** Opening Passage for review block **

The Fearsome Foursome

I have introduced you to Bip, the bipolar dragon, and to Pots, post traumatic stress.  I have also introduced you to the twins, Ann (anxiety) and Nick (panic).  Bip has been an intimate part of my life for over three decades.  Pots is relatively young at a little over 15 years.  I’m not sure when Ann and Nick joined the group, but I know that they have been around for at least 15 years.  As much as these four friends have made my life a living hell at times I have learned much from them that has made a tremendous difference in my life.

Emotions Do Not Control Actions

Because of the chemical imbalance that causes bipolar my emotions were very rarely predictable.  I was often depressed when things were going perfectly.  I would be angry for no reason whatsoever.  Even though my emotions were random, life kept going.  I still had chores to do.  School and homework never went away.  My goals of college and success stayed the same.  I learned that methodical planning and having mile posts to easily measure my progress made my goals possible even when I was having a difficult time.

Circumstances Don’t Have to Dictate

With the emotional challenges that are inherent to my illness I occasionally made some very stupid decisions.  Some were life changing, others were expensive and then there were those that were just embarrassing.

The biggest change came when my boyfriend and I became pregnant.  We were 16 and 17.  My boyfriend had just graduated and I had just completed my junior year of high school.  Needless to say both families were disappointed and a little angry with us.  We discussed our options as follows:

  1. I could go live with relatives, have the baby and then put it up for adoption.
  2. I could stay home, have the baby and then put it up for adoption.
  3. I could stay home, have the baby and keep it.
  4. I could stay home, have the baby and he could keep it.
  5. We could get married, have the baby and make a go of it.

My boyfriend had just joined the military so he had a steady job.  We did love each other and decided to make a go of it.  With our parents permission and assistance we “eloped”.  Both families drove from California to Reno and we got married.  We moved in with his mother until he left for military training and then I went home to my parents.  We were married for 14 years and have 5 beautiful children.  My only regret, he left.

Things would have been much different if I had not made the choices I did.  Knowing myself as I did I knew I had to complete high school before the baby was born or I would not finish. I did finish high school graduating with honors one week before our daughter was born.  We had a good marriage despite the difficulties of age and illness.  We chose to work at it and became the best of friends.

** Closing Passage for review block **
** Opening Provided material block **

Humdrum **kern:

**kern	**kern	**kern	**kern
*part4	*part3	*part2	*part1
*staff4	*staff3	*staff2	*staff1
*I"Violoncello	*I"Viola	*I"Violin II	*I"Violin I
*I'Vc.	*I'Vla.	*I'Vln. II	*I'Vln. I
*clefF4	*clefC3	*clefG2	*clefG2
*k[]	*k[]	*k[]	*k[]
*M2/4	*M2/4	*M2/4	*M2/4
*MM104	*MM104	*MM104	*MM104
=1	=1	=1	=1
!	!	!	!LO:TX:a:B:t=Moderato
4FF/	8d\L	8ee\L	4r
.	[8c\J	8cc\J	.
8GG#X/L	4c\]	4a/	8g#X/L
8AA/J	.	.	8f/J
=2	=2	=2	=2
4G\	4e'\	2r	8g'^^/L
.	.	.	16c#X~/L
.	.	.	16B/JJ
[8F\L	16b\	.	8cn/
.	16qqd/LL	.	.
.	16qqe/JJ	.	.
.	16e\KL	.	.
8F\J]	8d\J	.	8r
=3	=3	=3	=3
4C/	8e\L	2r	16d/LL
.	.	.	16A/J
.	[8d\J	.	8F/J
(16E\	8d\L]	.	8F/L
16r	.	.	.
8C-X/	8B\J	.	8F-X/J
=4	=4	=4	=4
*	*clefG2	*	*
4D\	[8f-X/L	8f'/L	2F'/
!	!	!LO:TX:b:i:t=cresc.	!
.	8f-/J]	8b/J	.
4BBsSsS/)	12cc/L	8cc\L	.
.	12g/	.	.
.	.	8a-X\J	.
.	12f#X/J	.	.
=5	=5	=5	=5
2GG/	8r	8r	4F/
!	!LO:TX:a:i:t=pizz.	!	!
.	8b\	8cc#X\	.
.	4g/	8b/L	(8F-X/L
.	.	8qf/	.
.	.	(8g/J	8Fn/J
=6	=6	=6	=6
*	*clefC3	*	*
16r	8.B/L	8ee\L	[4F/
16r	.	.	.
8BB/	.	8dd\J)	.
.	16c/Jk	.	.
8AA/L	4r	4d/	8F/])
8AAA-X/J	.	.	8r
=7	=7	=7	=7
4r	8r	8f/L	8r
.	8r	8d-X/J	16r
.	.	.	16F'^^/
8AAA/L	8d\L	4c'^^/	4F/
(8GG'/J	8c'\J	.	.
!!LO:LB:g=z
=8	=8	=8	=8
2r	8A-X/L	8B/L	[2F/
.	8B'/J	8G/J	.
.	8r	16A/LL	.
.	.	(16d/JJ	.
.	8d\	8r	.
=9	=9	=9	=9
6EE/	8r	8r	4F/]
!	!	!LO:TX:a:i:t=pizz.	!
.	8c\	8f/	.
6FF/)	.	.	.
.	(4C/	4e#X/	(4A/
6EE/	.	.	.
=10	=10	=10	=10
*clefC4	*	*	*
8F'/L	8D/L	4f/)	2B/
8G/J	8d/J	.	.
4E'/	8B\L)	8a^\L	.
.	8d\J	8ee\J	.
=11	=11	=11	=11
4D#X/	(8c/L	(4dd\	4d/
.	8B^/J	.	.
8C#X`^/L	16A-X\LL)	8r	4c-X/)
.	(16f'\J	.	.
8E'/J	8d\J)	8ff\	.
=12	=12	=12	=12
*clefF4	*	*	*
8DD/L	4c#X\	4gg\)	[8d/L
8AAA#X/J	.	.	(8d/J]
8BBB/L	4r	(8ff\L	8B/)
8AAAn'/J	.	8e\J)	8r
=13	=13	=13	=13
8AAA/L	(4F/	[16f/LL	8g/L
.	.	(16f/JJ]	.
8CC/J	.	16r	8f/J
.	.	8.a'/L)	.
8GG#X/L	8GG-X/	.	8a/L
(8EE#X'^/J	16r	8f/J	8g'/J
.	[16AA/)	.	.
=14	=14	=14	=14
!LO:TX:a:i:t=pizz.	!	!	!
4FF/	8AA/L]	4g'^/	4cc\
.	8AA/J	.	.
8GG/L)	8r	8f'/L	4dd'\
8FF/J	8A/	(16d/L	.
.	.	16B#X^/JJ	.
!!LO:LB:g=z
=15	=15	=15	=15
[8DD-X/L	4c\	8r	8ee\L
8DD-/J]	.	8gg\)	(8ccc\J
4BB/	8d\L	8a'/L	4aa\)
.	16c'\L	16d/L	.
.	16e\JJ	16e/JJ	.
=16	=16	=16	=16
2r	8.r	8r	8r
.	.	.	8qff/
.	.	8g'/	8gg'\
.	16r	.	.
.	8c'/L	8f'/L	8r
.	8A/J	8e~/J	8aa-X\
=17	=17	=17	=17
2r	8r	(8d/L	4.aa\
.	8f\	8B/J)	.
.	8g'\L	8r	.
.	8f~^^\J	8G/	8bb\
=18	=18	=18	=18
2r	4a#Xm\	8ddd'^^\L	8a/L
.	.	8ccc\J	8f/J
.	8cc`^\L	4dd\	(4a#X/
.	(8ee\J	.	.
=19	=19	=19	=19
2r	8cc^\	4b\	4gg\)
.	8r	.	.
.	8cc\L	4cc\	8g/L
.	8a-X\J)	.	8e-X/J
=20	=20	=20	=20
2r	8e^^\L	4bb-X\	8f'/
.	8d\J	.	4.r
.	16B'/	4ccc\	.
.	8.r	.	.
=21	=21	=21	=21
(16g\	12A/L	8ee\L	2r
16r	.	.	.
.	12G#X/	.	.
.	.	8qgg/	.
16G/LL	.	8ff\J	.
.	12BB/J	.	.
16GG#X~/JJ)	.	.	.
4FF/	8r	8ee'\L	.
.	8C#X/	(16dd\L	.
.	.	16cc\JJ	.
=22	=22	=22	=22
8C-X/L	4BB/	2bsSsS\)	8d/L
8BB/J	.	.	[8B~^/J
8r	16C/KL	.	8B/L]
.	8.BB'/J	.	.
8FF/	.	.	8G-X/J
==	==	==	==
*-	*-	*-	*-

** Closing Provided material block **

● Questions
1. Replace "chores" with "errands" in the Fearsome Foursome essay and write out the part between "Emotions Do Not" and "were just embarrassing.", inclusive.
2. According to the Fearsome Foursome essay, how many years was the writer married?

● Completed exercise
1.
Emotions Do Not Control Actions

Because of the chemical imbalance that causes bipolar my emotions were very rarely predictable.  I was often depressed when things were going perfectly.  I would be angry for no reason whatsoever.  Even though my emotions were random, life kept going.  I still had errands to do.  School and homework never went away.  My goals of college and success stayed the same.  I learned that methodical planning and having mile posts to easily measure my progress made my goals possible even when I was having a difficult time.

Circumstances Don’t Have to Dictate

With the emotional challenges that are inherent to my illness I occasionally made some very stupid decisions.  Some were life changing, others were expensive and then there were those that were just embarrassing.

2. 14 years.